I am the author of three novels--THE LAST BIRD OF PARADISE, OLIVER'S TRAVELS, and THE SHAMAN OF TURTLE VALLEY--and three story collections--IN AN UNCHARTED COUNTRY, HOUSE OF THE ANCIENTS AND OTHER STORIES, and WHAT THE ZHANG BOYS KNOW, winner of the Library of Virginia Literary Award for Fiction. I am also the co-founder and former editor of Prime Number Magazine and the editor of the award-winning anthology series EVERYWHERE STORIES: SHORT FICTION FROM A SMALL PLANET.

Comments

  1. >I actually disagree. I think this is one of the only excerpts I've seen in quite some time that works just as well as a short story. Of course we know what is to come is will be horrific–most escapes from war-torn countries are. But it's the final message, the idea that hope is a weakness and that dreams don't keep you from sinking, that inverts the traditional notion that dreams are beneficial.

    I thought this was a fabulous story. I'm can't wait for KAREN RUSSELL'S!! anyone know when that is due?

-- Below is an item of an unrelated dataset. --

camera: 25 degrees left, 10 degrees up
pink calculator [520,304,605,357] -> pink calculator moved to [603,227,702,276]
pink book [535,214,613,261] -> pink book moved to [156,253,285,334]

  2. >Why does the New Yorker persist in publishing novel excerpts? Not that I'm opposed to excerpts, but if they want to promote forthcoming novels you think they'd be more explicit about it. But if they want to push short stories they should focus on writers who specialize in the form.

  3. >I agree — I do wish they'd alert us to the fact these things are excerpts, and frankly I wish they'd stick with short stories that are meant to be short stories.

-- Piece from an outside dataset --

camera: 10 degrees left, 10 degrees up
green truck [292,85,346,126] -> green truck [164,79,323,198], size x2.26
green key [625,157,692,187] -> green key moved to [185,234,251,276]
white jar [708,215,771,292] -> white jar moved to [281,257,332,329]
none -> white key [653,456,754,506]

  4. >All this talk about excerpts made me wonder how the Best American collection handles the issue. This collection stipulates a no-excerpts policy, so what do they do about the fact that 90% of the New Yorker fiction is novel excerpts? Does that mean that New Yorker fiction doesn't enter these collections?

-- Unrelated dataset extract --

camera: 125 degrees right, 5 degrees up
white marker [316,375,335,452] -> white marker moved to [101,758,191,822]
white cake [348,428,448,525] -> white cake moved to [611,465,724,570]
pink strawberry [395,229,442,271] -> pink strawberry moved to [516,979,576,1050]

    I think that what happens is that whenever the New Yorker prints a genuine non-excerpt short story, that story automatically gets included in BASS.

    Paul Epstein

  5. >The story dragged along more than I expected, but I thought it worked. The plot about the narrator’s father is interesting (albeit tepidly), and the narrator’s gruffness in the frame story gave me a sense that we were on the verge of an embarrassment or a dismissal—which kept my interest.

    I liked how the narrator made up the tale about his father unabashedly. It’s an interesting take on how reality can hector people into buying more readily into fiction (“That death was involved only made the story more compelling”). This is what tends to happen in stories that highlight their own exotic, downtrodden elements in order to increase their visceral appeal. (Nam Le dealt with the “ethnic” genre quite provocatively in “Love and Honour…”).

    Maybe it was because it was a novel excerpt, but I found a couple contradictions that can hardly be blamed on the narrator’s wild inventions. The first is mild: the narrator tells us about his father at the beginning that “We had never spoken much during his lifetime,” but a few pages later we are told the narrator’s father “mentioned [Abrahim] regularly, not as a part of normal conversations but as a casual aside.” So they did have normal conversations? The second is this: we are told that Abrahim got the narrator’s father a “better-paying second job, as a porter,” but sometime after that we are led to think that the narrator’s father was still serving tea (“There was no one to serve tea to that day”). Did I miss something?

    The language is not full of fireworks, but it’s not bad. Perhaps there is an overuse of “eventually” in the first pages. Finally, this comment about language may seem unbearably snooty (it’s not meant that way at all), and yet I can’t help but say that in this story I found the only typo I’ve ever seen in The New Yorker: “it got too hot too work.” Strange. And two sentences later, there’s a classic example of a dangling modifier: “there was something irreparably cruel about a place that put water that could not be drunk in front of you.” (Notice the restless “in front of you” at the end: put in front of you or drink in front of you?) Someone from the copyediting desk may have fallen asleep while checking that paragraph.

    An aside to Paul: BASS 2009 published a novel excerpt (by Daniel Alarcón). When I spotted it, I mentioned it in a comment here in PF (here). I didn’t know they had a no-excerpt policy.